The district is looking at cuts across the board, from supplies to programs, to staff and teachers.

CASCADE, Idaho -- Rural school districts in Idaho are struggling with funding right now, particularly as their enrollments continue to drop.

On Thursday night, we saw that struggle playing out in Cascade where the district needs to make cuts and is talking about laying people off. No matter how the Cascade School District decides to stop deficit spending, they'll be cutting from somewhere. But leaders say they're trying to do it with minimal impact on students.

This rural mountain community is facing some less than ideal circumstances: a struggling tourist-based economy, low-paying service jobs, a tough housing market. Thus, two years ago, there was a mass exodus of students from the school district.

Cascade School District Superintendent Pal Sartori says rather than cutting staff when they probably should have, they dipped into their reserve fund, which is made up of federal forest dollars. At this point, the school board and district say they won't be fiscally responsible if they continue down this road.

They are looking at cuts across the board: from supplies to programs, to staff and teachers. The idea of what's called a 'Reduction in Force (RIF)' was tossed around in January, and then we are told by teachers the potential for layoffs faded away. That was until the plan came up in last Thursday's routine yearly negotiation meeting between the Cascade Education Association and the school district.

"These are teachers with years - sometimes decades - of experience. They have had no advance warning, no time to make an alternative plan," Cascade Education Association chief negotiator, Cascade School District tech director and bus driver Chris Hinze told the superintendent and a school board member during Thursday's meeting, "They have set down roots in this community, they own homes in this community and now they are utterly going to be cast loose with very few prospects for employment. That is unconscionable!"

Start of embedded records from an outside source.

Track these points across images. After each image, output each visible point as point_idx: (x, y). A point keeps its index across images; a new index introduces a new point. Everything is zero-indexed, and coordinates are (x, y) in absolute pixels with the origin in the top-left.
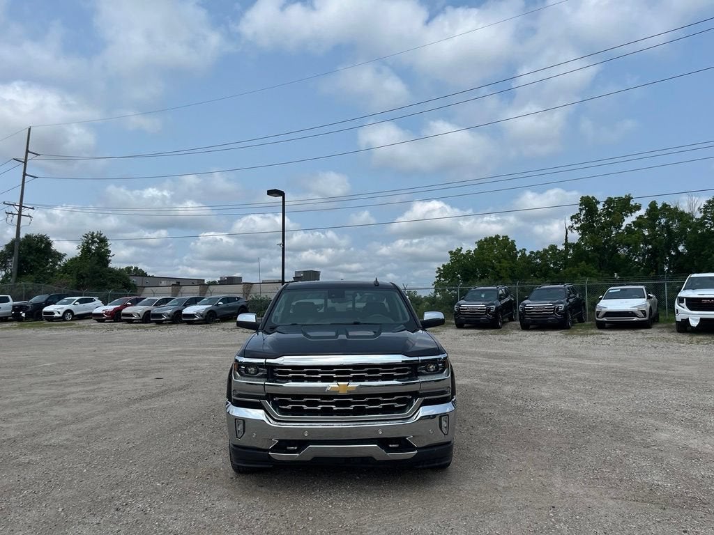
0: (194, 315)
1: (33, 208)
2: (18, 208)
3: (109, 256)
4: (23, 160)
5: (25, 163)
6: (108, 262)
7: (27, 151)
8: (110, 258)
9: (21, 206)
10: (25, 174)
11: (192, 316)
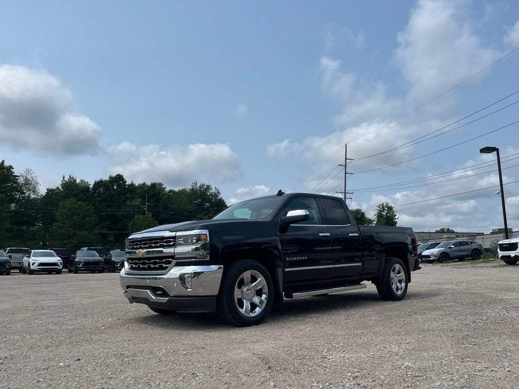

"So now we are at a point where we have to, you know, make some decisions on how to try to balance the budget. And I look at it and say, unfortunately the State of Idaho doesn't provide the type of funding that we would like to see in schools. But when your enrollment declines you only get x amount according to how many kids you have. So it's a tough proposition," Superintendent Sartori told KTVB.

"If kids are as important as everybody keeps saying they are, then our state Legislature needs to be willing to fund the education so it doesn't have to come to a supplemental levy," Cascade Education Association President, social studies teacher, coach and eighth-grade advisor Adam Mapp said. "And in my opinion it is unfair to the people of Idaho that we have to continue to pass supplemental levies in almost all of our districts so that we can provide the education that we feel is necessary for our kids. And we are being told that it is important but it is not being funded like it is."

The teachers union was tasked last week with helping the district come up with alternative solutions to reduction in force and present those during Thursday's meeting. They proposed another asking voters to pass another supplemental levy, not filling art and music positions (the two teachers currently teaching those subjects are leaving), perhaps a four-day school week and furlough days as alternatives to save money.

Hinze and Mapp asked the school board to hold a special meeting soon to come up with a proposal to keep staff whole and balance the budget.

This situation is a tangible example of the reality of rural Idaho, as small, low-funded school districts fight the uphill battle to provide quality education.